Task prompt: Once the images are removed, repeat all of the entries exactly.

Data to process:
BEGIN

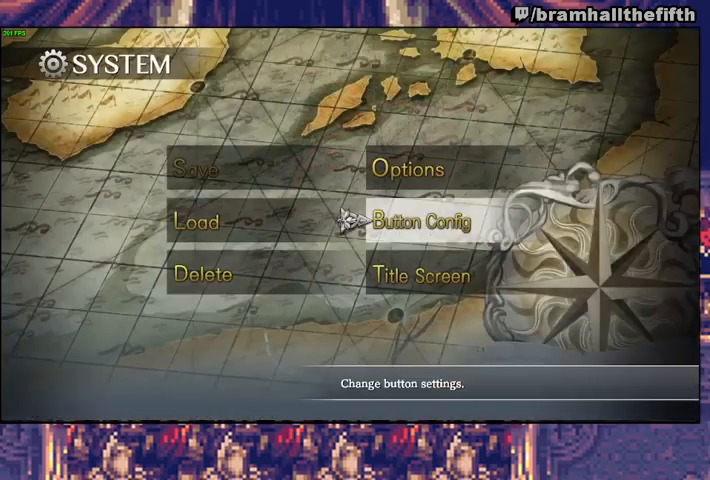
{"buttons": ["CIRCLE"], "left_stick": "center", "right_stick": "center", "events": [[100, "CROSS", "up"], [100, "DPAD_DOWN", "down"], [133, "DPAD_DOWN", "up"], [200, "DPAD_DOWN", "down"], [233, "DPAD_DOWN", "up"], [367, "DPAD_DOWN", "down"], [433, "DPAD_DOWN", "up"], [467, "CIRCLE", "down"]]}
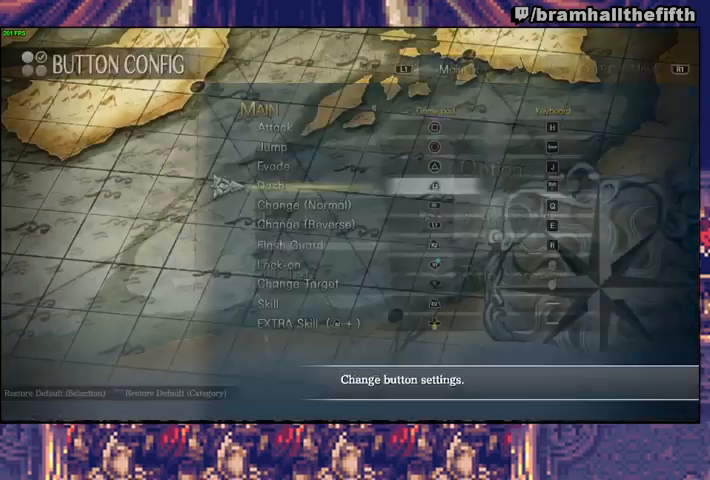
{"buttons": [], "left_stick": "center", "right_stick": "center", "events": [[33, "CIRCLE", "up"], [100, "CIRCLE", "down"], [167, "CIRCLE", "up"], [233, "CIRCLE", "down"], [267, "CIRCLE", "up"], [333, "CIRCLE", "down"], [400, "CIRCLE", "up"]]}
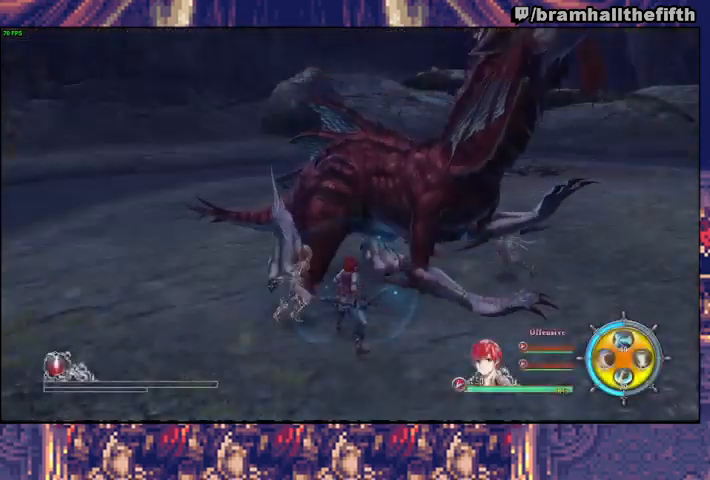
{"buttons": [], "left_stick": "center", "right_stick": "center", "events": []}
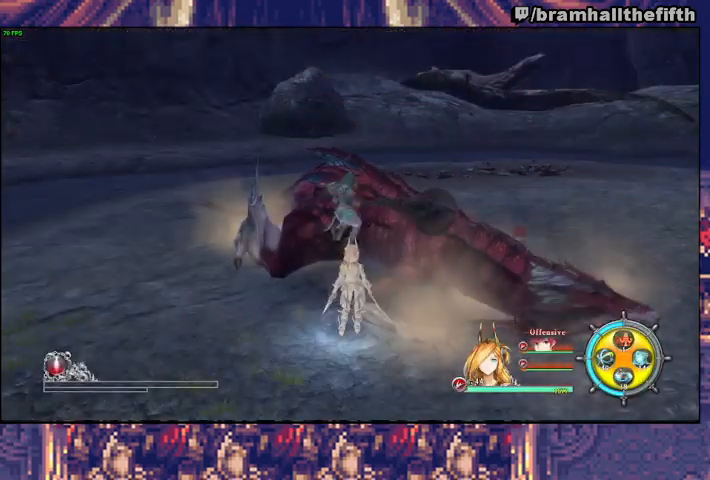
{"buttons": [], "left_stick": "center", "right_stick": "center", "events": []}
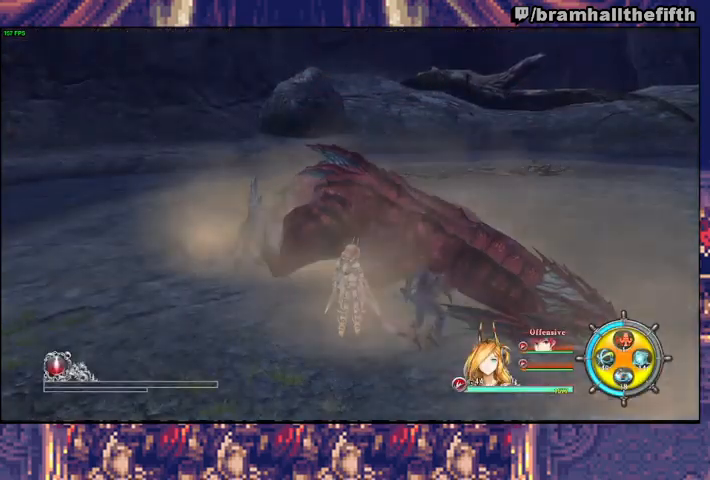
{"buttons": [], "left_stick": "center", "right_stick": "center", "events": []}
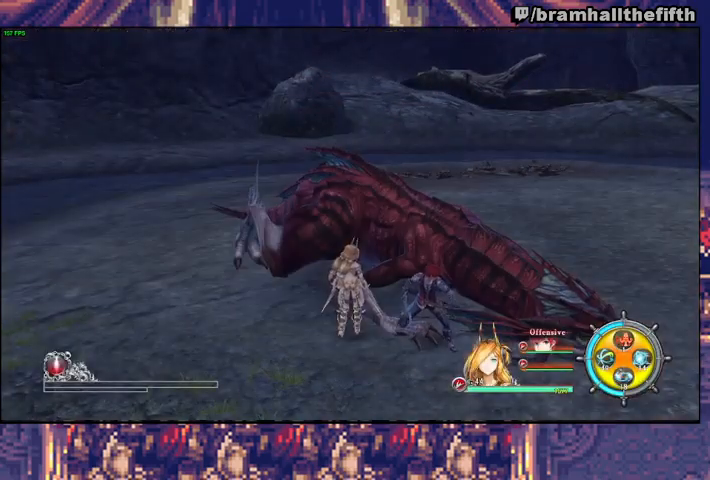
{"buttons": [], "left_stick": "center", "right_stick": "center", "events": []}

END

Written answer:
{"buttons": ["CIRCLE"], "left_stick": "center", "right_stick": "center", "events": [[100, "CROSS", "up"], [100, "DPAD_DOWN", "down"], [133, "DPAD_DOWN", "up"], [200, "DPAD_DOWN", "down"], [233, "DPAD_DOWN", "up"], [367, "DPAD_DOWN", "down"], [433, "DPAD_DOWN", "up"], [467, "CIRCLE", "down"]]}
{"buttons": [], "left_stick": "center", "right_stick": "center", "events": [[33, "CIRCLE", "up"], [100, "CIRCLE", "down"], [167, "CIRCLE", "up"], [233, "CIRCLE", "down"], [267, "CIRCLE", "up"], [333, "CIRCLE", "down"], [400, "CIRCLE", "up"]]}
{"buttons": [], "left_stick": "center", "right_stick": "center", "events": []}
{"buttons": [], "left_stick": "center", "right_stick": "center", "events": []}
{"buttons": [], "left_stick": "center", "right_stick": "center", "events": []}
{"buttons": [], "left_stick": "center", "right_stick": "center", "events": []}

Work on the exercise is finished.